===== Exercise data =====
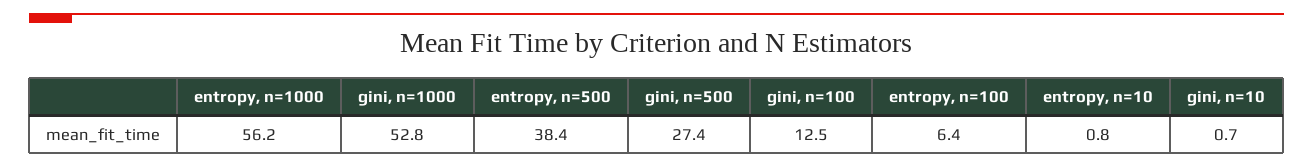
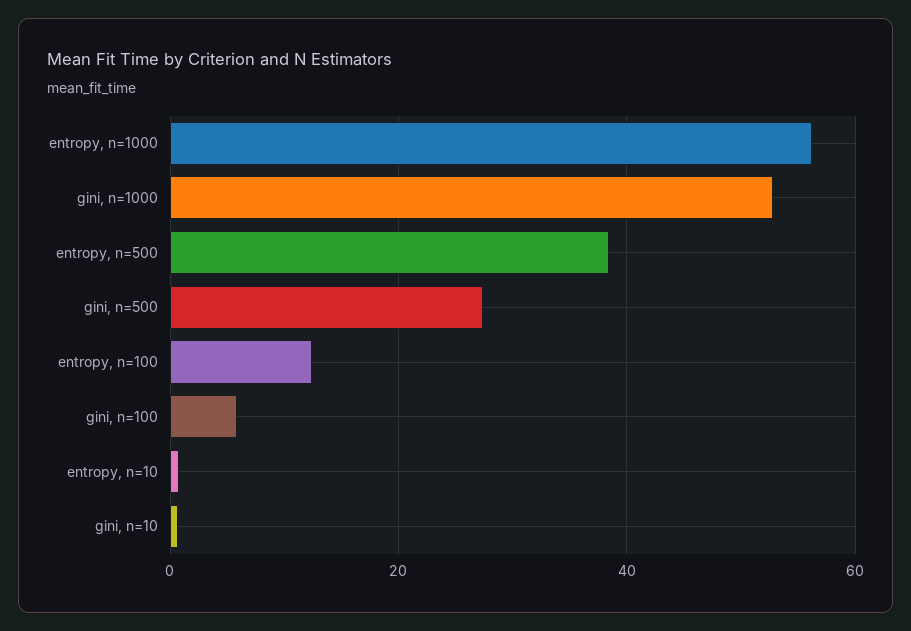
gini, n=100: 12.5 -> 6
entropy, n=100: 6.4 -> 12

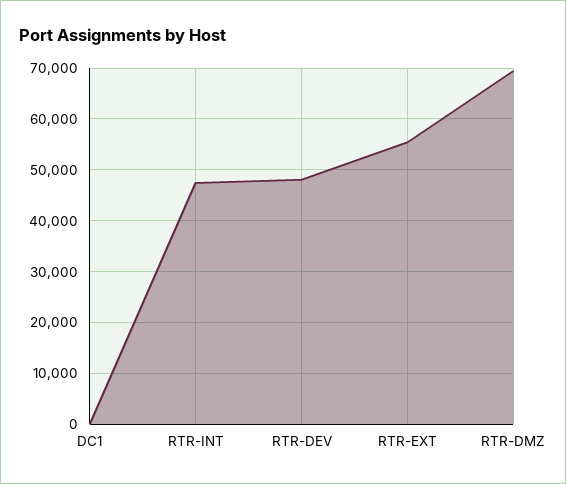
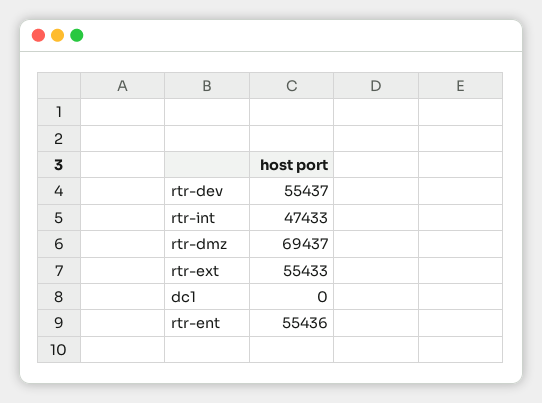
RTR-DEV: 48000 -> 55437
rtr-ent: none -> 55436

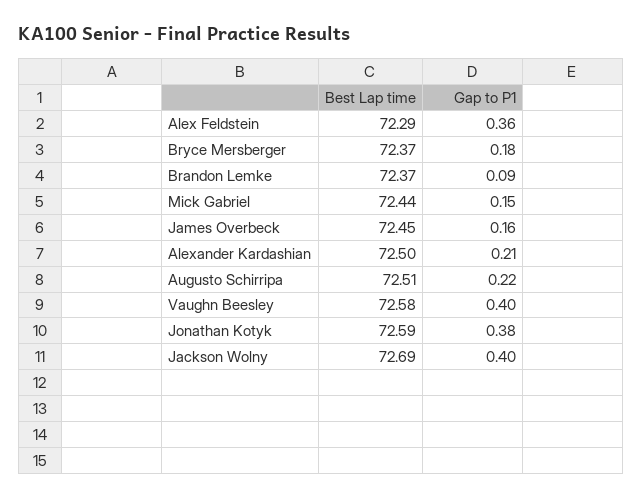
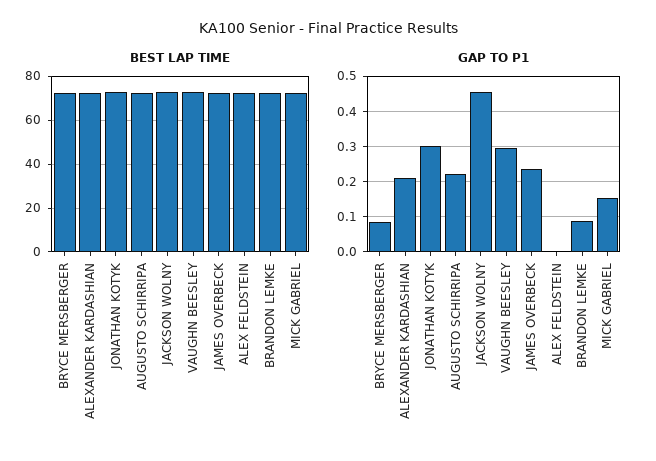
Gap to P1, Alex Feldstein: 0.36 -> 0
Gap to P1, Bryce Mersberger: 0.18 -> 0.08
Gap to P1, James Overbeck: 0.16 -> 0.24
Gap to P1, Vaughn Beesley: 0.4 -> 0.3
Gap to P1, Jonathan Kotyk: 0.38 -> 0.3
Gap to P1, Jackson Wolny: 0.4 -> 0.46

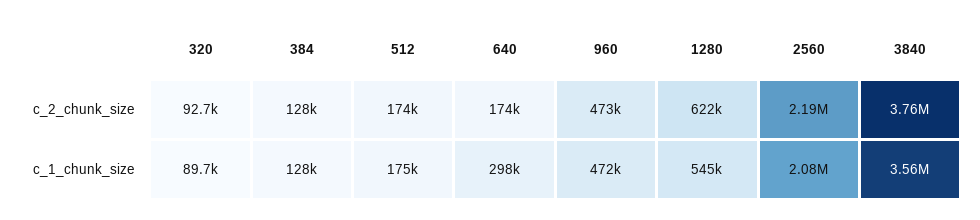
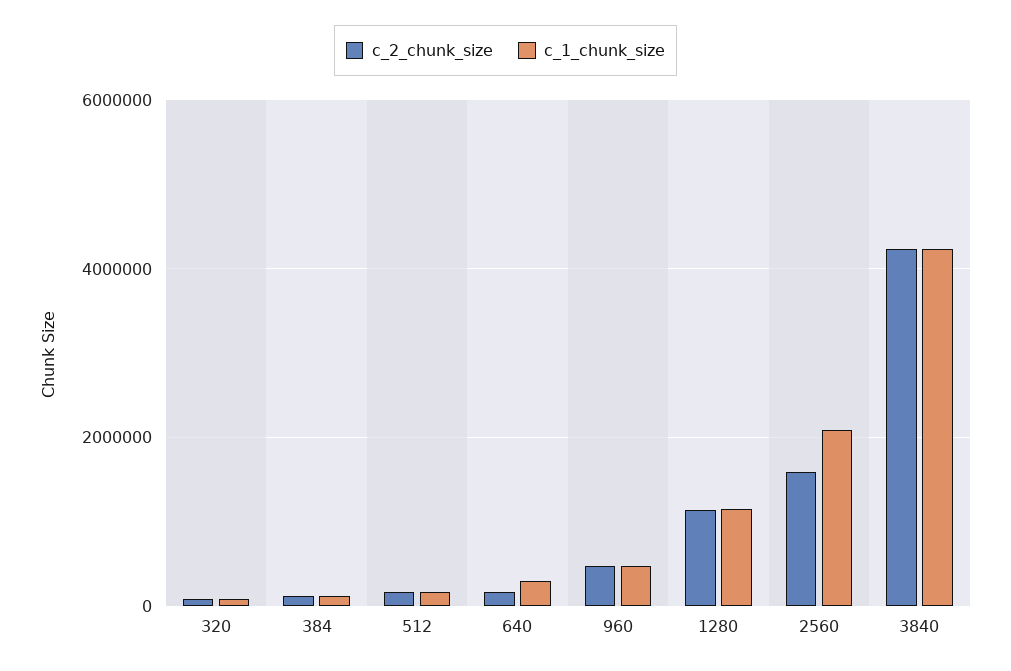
c_2_chunk_size, 1280: 622000 -> 1200000
c_2_chunk_size, 2560: 2190000 -> 1600000
c_2_chunk_size, 3840: 3760000 -> 4200000
c_1_chunk_size, 1280: 545000 -> 1200000
c_1_chunk_size, 3840: 3560000 -> 4200000

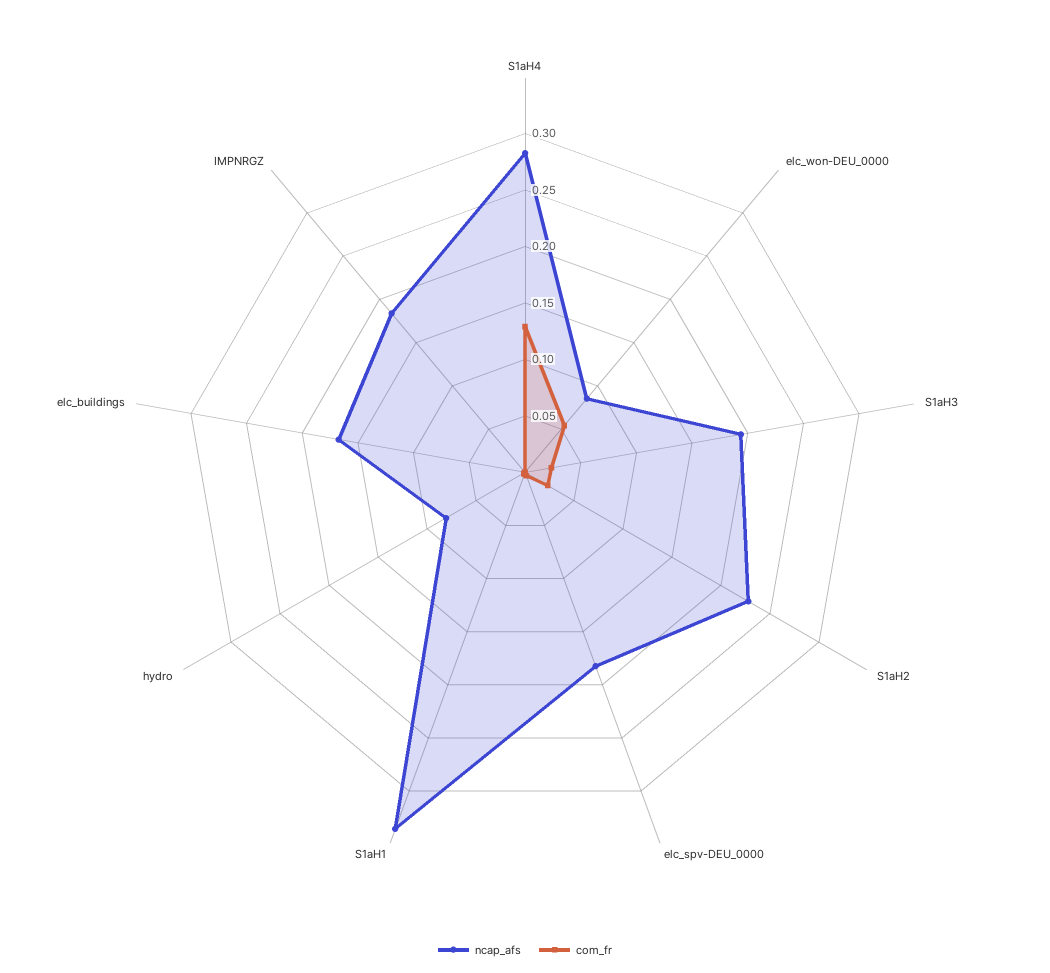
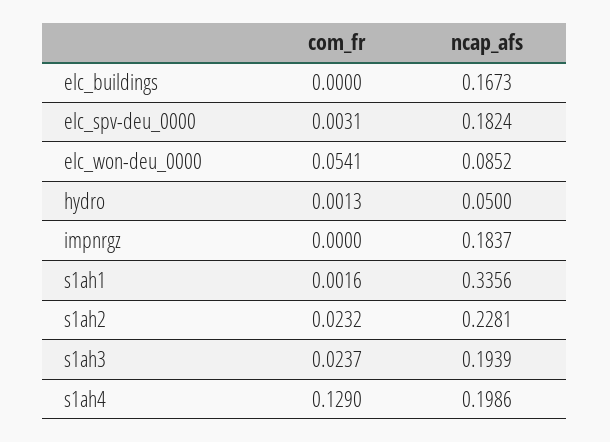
ncap_afs, S1aH4: 0.28 -> 0.1986
ncap_afs, hydro: 0.08 -> 0.05

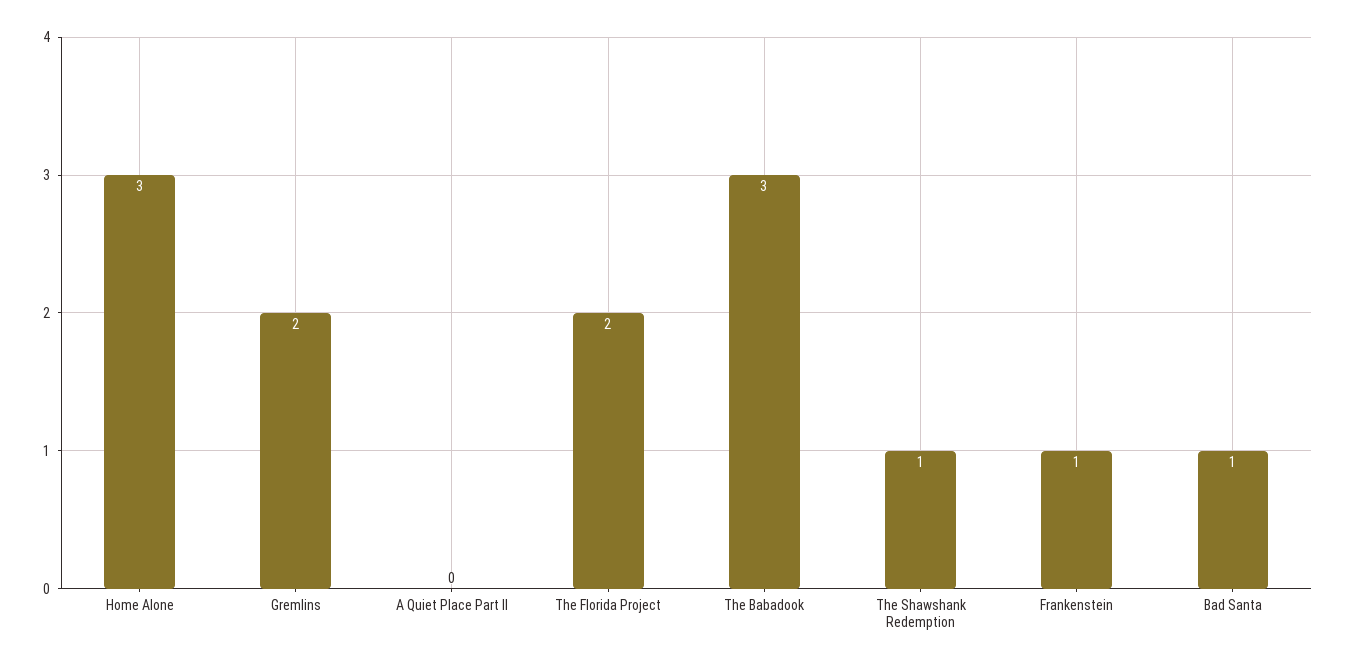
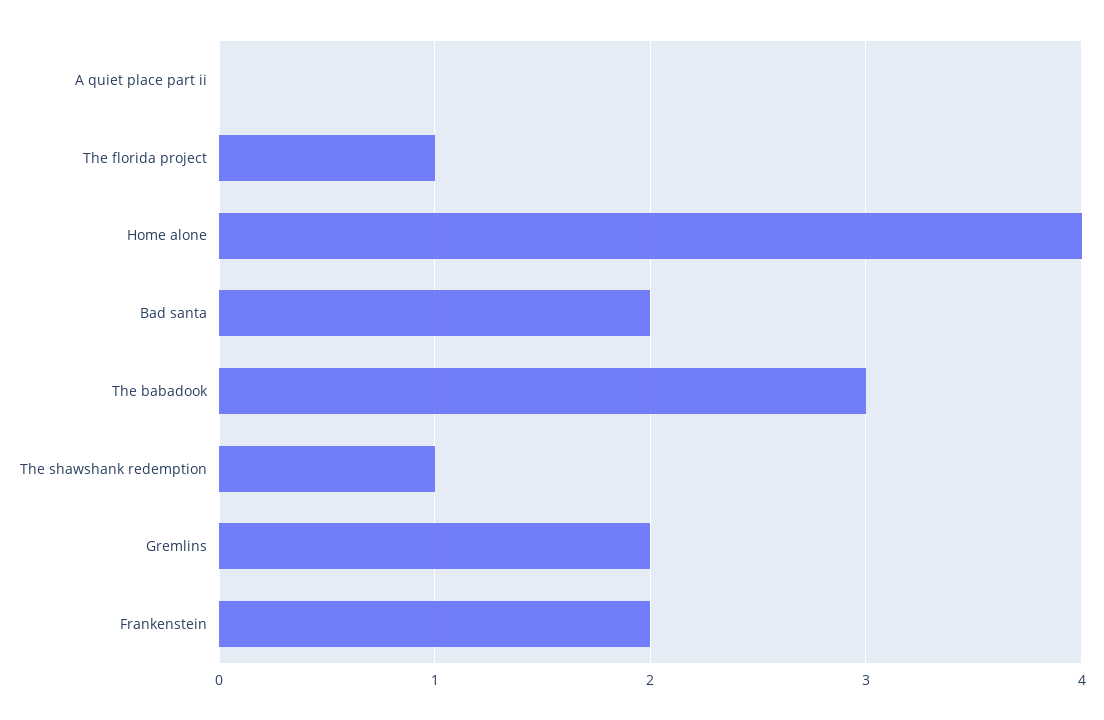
Home Alone: 3 -> 4
The Florida Project: 2 -> 1
Frankenstein: 1 -> 2
Bad Santa: 1 -> 2

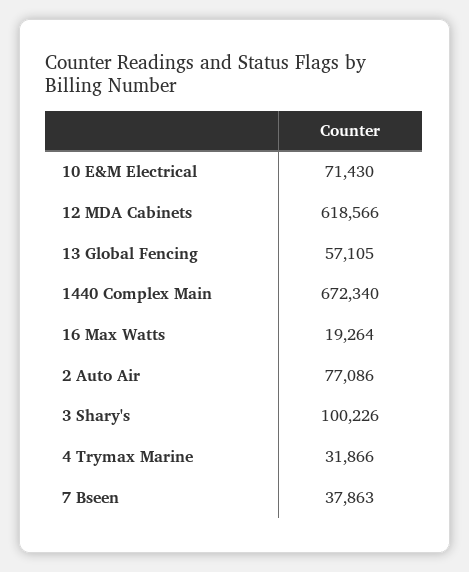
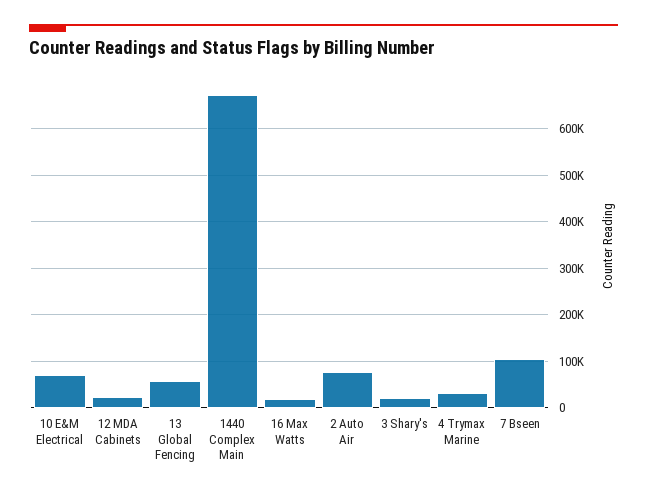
12 MDA Cabinets: 618566 -> 20000
3 Shary's: 100226 -> 20000
7 Bseen: 37863 -> 100000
=====
* _Task prompt_:
Repeat word for word each line from the one with "12 MDA Cabinets: 618566 -> 20000" to the end of the records above, inclusive.

* _Written answer_:
12 MDA Cabinets: 618566 -> 20000
3 Shary's: 100226 -> 20000
7 Bseen: 37863 -> 100000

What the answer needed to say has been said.